Structured diff data:
= = = = =
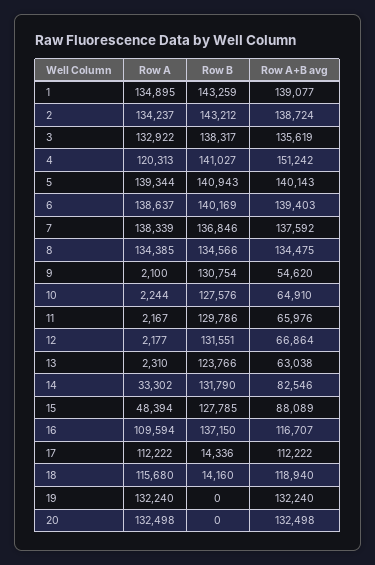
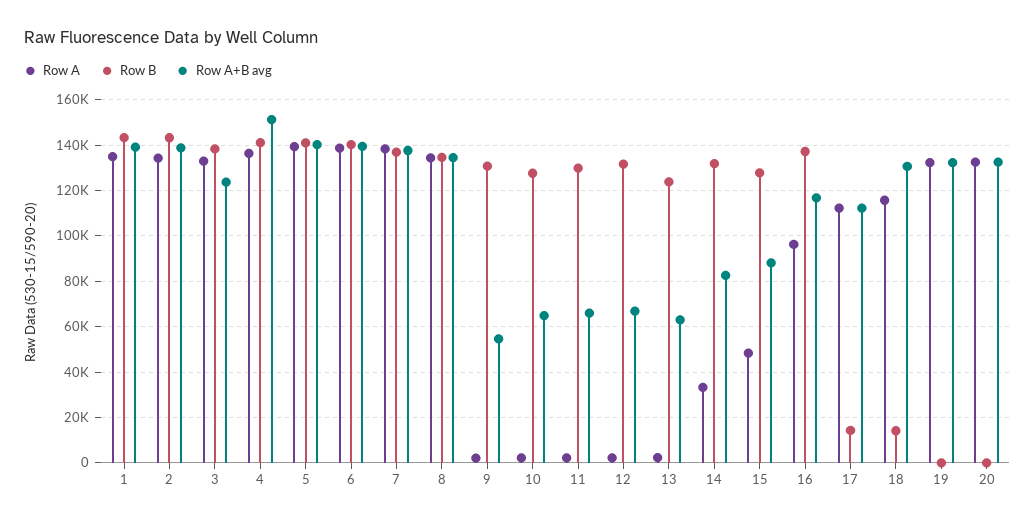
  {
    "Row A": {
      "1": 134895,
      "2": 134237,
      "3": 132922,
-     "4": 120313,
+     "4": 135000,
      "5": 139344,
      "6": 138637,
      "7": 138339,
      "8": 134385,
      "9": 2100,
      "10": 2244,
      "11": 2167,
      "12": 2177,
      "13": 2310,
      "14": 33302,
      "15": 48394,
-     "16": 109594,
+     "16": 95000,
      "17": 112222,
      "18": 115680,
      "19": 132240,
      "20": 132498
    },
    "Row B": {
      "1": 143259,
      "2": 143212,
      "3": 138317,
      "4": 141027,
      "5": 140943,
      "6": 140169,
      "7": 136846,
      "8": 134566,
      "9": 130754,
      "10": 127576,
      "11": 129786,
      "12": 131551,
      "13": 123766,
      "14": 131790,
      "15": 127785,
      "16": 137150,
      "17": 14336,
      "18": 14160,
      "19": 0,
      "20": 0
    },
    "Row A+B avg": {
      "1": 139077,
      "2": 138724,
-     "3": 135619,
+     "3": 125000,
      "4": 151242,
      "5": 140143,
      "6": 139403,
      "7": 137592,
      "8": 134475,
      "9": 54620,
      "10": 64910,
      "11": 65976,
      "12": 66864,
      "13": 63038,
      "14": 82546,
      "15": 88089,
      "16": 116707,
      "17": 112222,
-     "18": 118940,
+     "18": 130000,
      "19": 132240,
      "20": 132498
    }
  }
= = = = =
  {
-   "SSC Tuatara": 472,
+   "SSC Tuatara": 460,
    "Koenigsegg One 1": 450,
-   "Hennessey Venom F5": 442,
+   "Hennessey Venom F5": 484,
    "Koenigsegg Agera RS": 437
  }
= = = = =
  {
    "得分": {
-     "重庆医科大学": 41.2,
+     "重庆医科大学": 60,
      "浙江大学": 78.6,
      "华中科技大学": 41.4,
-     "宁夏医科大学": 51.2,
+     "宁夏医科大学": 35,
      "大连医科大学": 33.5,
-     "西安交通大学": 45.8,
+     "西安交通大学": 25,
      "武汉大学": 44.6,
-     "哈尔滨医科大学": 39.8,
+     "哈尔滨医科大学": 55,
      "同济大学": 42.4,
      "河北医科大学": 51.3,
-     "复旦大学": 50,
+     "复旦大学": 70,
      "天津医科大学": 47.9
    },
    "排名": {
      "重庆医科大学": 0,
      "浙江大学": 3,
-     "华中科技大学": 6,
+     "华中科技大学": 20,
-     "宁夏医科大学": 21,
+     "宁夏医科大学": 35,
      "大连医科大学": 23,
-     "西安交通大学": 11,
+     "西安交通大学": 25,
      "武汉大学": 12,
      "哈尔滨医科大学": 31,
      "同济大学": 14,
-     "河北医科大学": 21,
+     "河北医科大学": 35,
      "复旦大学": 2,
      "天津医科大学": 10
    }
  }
= = = = =
_Description of the task:_
Would you please copy every line in the data that contains the word "西安交通大学"?

_Answer box:_
-     "西安交通大学": 45.8,
+     "西安交通大学": 25,
-     "西安交通大学": 11,
+     "西安交通大学": 25,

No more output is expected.